*** PAGE TEXT ***
S: Yes and no. I still had the sense there was something in it.
AB: You get the sense the suits had something in them at some point but that they’re now completely deflated. That’s the feeling I sometimes have. I made my first latex suits in 2015, in the context of the war in Syria and the wave of refugees that followed. That really played on my mind. The fact that we think things can be resolved rationally is truly horrifying. Take the situation on the Polish–Belarussian border at the moment. The value system of the EU is upheld and cited, but when it really comes down to putting [things] into practice, all too often we fail. In my installations, the ladders, especially, and the way the latex skins are positioned, are a reflection of my sense that, politically, we have totally lost our way. We know climbing faster and faster higher and higher up the ladder is not the solution.
Artwork Image Courtesy of Alexandra Bircken
S: I really understand your feelings on that. And it’s exactly what is motivating me to question and rethink my options and myself. I feel the issue isn’t going to let me go, and so, more and more, I expect myself to be active and alert.
*** End of PAGE TEXT ***
*** SUPPLIED RECORDS ***
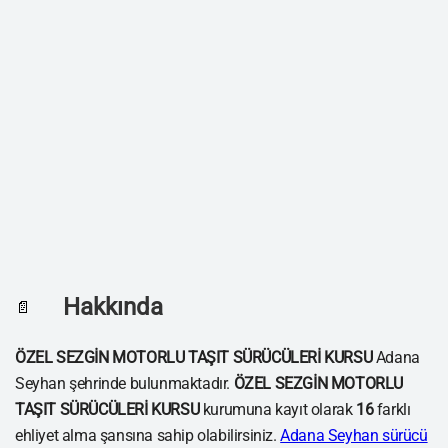
Hakkında
📄
ÖZEL SEZGİN MOTORLU TAŞIT SÜRÜCÜLERİ KURSU
Adana
Seyhan şehrinde bulunmaktadır.
ÖZEL SEZGİN MOTORLU
TAŞIT SÜRÜCÜLERİ KURSU
kurumuna kayıt olarak
16
farklı
ehliyet alma şansına sahip olabilirsiniz.
Adana Seyhan sürücü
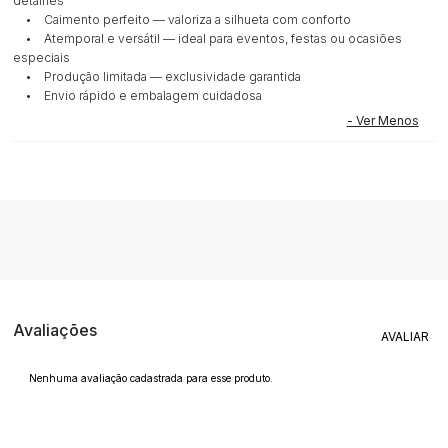
detalhes
• Caimento perfeito — valoriza a silhueta com conforto
• Atemporal e versátil — ideal para eventos, festas ou ocasiões
especiais
• Produção limitada — exclusividade garantida
• Envio rápido e embalagem cuidadosa
Avaliações
Nenhuma avaliação cadastrada para esse produto.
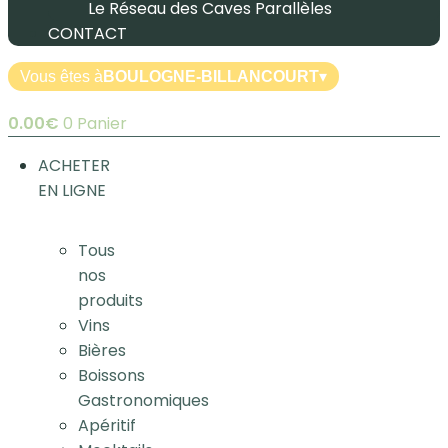
Le Réseau des Caves Parallèles
CONTACT
Vous êtes à
BOULOGNE-BILLANCOURT
▾
0.00
€
0
Panier
ACHETER
EN LIGNE
Tous
nos
produits
Vins
Bières
Boissons
Gastronomiques
Apéritif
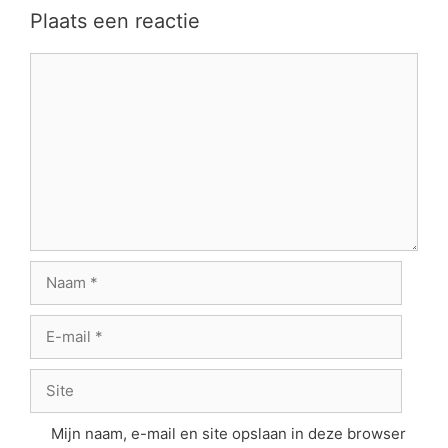
Plaats een reactie
Reactie
Naam
E-
mail
Site
Mijn naam, e-mail en site opslaan in deze browser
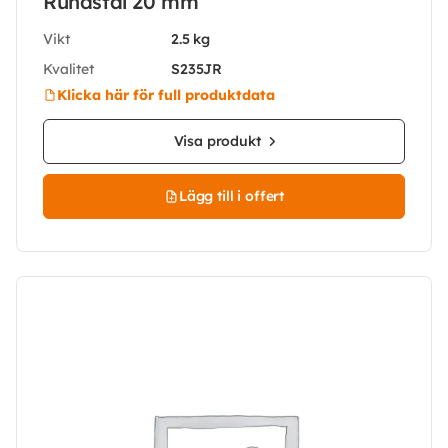
Rundstål 20 mm
Vikt
2.5 kg
Kvalitet
S235JR
Klicka här för full produktdata
Visa produkt
Lägg till i offert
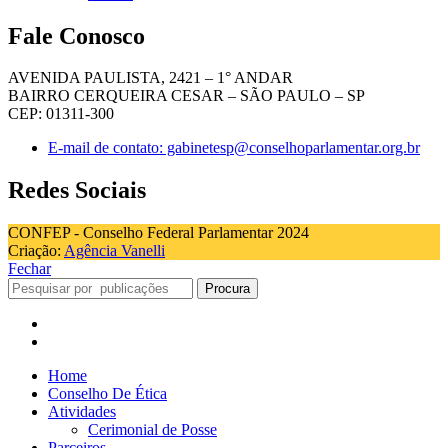
Fale Conosco
AVENIDA PAULISTA, 2421 – 1° ANDAR
BAIRRO CERQUEIRA CESAR – SÃO PAULO – SP
CEP: 01311-300
E-mail de contato: gabinetesp@conselhoparlamentar.org.br
Redes Sociais
CONFEP - Conselho Federal Parlamentar 2024
Criação:
Agência Vanelli
Fechar
Procura
Home
Conselho De Ética
Atividades
Cerimonial de Posse
Parceiros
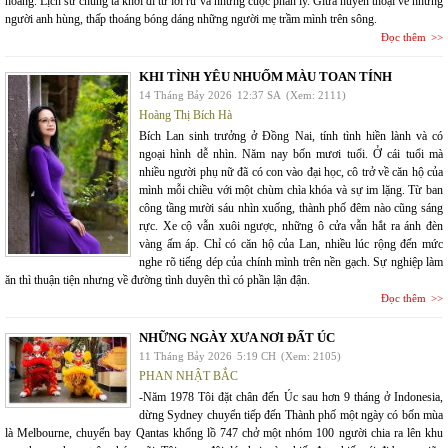
hoang. Lịch sử chúng ta khởi đi từ lời ru và những cuộc phân ly. Giữa huyền thoại về những
người anh hùng, thấp thoáng bóng dáng những người mẹ trầm mình trên sông.
Đọc thêm
KHI TÌNH YÊU NHUỐM MÀU TOAN TÍNH
14 Tháng Bảy 2026
12:37 SA
(Xem: 2111)
Hoàng Thị Bích Hà
Bích Lan sinh trưởng ở Đồng Nai, tính tình hiền lành và có
ngoại hình dễ nhìn. Năm nay bốn mươi tuổi. Ở cái tuổi mà
nhiều người phụ nữ đã có con vào đại học, cô trở về căn hộ của
mình mỗi chiều với một chùm chìa khóa và sự im lặng. Từ ban
công tầng mười sáu nhìn xuống, thành phố đêm nào cũng sáng
rực. Xe cộ vẫn xuôi ngược, những ô cửa vẫn hắt ra ánh đèn
vàng ấm áp. Chỉ có căn hộ của Lan, nhiều lúc rộng đến mức
nghe rõ tiếng dép của chính mình trên nền gạch. Sự nghiệp làm
ăn thì thuận tiện nhưng về đường tình duyên thì có phần lận đận.
Đọc thêm
NHỮNG NGÀY XƯA NƠI ĐẤT ÚC
11 Tháng Bảy 2026
5:19 CH
(Xem: 2105)
PHAN NHẬT BẮC
-Năm 1978 Tôi đặt chân đến Úc sau hơn 9 tháng ở Indonesia,
dừng Sydney chuyển tiếp đến Thành phố một ngày có bốn mùa
là Melbourne, chuyến bay Qantas khổng lồ 747 chở một nhóm 100 người chia ra lên khu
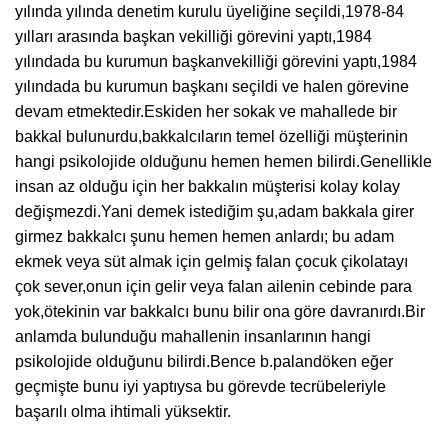
yılında yılında denetim kurulu üyeliğine seçildi,1978-84
yılları arasında başkan vekilliği görevini yaptı,1984
yılındada bu kurumun başkanvekilliği görevini yaptı,1984
yılındada bu kurumun başkanı seçildi ve halen görevine
devam etmektedir.Eskiden her sokak ve mahallede bir
bakkal bulunurdu,bakkalcıların temel özelliği müşterinin
hangi psikolojide olduğunu hemen hemen bilirdi.Genellikle
insan az olduğu için her bakkalın müşterisi kolay kolay
değişmezdi.Yani demek istediğim şu,adam bakkala girer
girmez bakkalcı şunu hemen hemen anlardı; bu adam
ekmek veya süt almak için gelmiş falan çocuk çikolatayı
çok sever,onun için gelir veya falan ailenin cebinde para
yok,ötekinin var bakkalcı bunu bilir ona göre davranırdı.Bir
anlamda bulunduğu mahallenin insanlarının hangi
psikolojide olduğunu bilirdi.Bence b.palandöken eğer
geçmişte bunu iyi yaptıysa bu görevde tecrübeleriyle
başarılı olma ihtimali yüksektir.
*** End of SUPPLIED RECORDS ***
WORK TASK 1:
In the interview text, in what year did AB make the first latex suits?
WORK TASK 2:
Using the interview text, explain what the ladders and the positioning of the latex skins in AB's installations express, and why.
WORK TASK 3:
Extend the interview about the latex suits past its last line.
The records are taken from a different source than the interview.

EXERCISE ANSWER 1:
2015.

EXERCISE ANSWER 2:
They express AB's sense that, politically, we have totally lost our way. AB gives the example of the Polish–Belarussian border, where the EU's value system is upheld and cited but all too often not put into practice. AB adds that climbing faster and higher up the ladder is not the solution.

EXERCISE ANSWER 3:
AB: I totally understand that. I find it deeply disappointing to know that the government won’t fix it. At first, the narrative that capitalism and democracy go hand in hand seemed to be true. But we can see from the major crises of the last few years that we’ve given up on our democratic values. People want answers, and capitalism isn’t delivering them. And maybe that explains the fascination we’re constantly seeing for the individual. Wherever you look, people are creating their own individual, blinkered worlds.
S: In your art, you break down the fear around showing things as they are. Is this related to your anger and speechlessness at the horrors of the world we live in today?
AB: Every work I create has to be sensed. And conversely, all my thoughts and feelings, my desperation and composure, also make their way into it.
S: The materials you use in your work are either things that you possess or have found or happened upon. Why is that?
AB: I always felt there was a hell of a lot of material around, and I didn’t want to add even more to it. I see my body – the human body – as the centre, and everything we find or that exists is tailored to us humans. A biker’s suit is difficult to stand up straight in because it’s made for a different position. And that’s what I find so interesting, along with the marks that become a part of it. Only later does a piece like that come to relate to a statement of some kind.
S: But that’s the magic of art, right?
AB: Absolutely.
Artwork Image Courtesy of Alexandra Bircken
S: Clothes and fashion are such important modes of communication. They are symbols of power, a language all to themselves, and that’s what they seem to be in your work, too.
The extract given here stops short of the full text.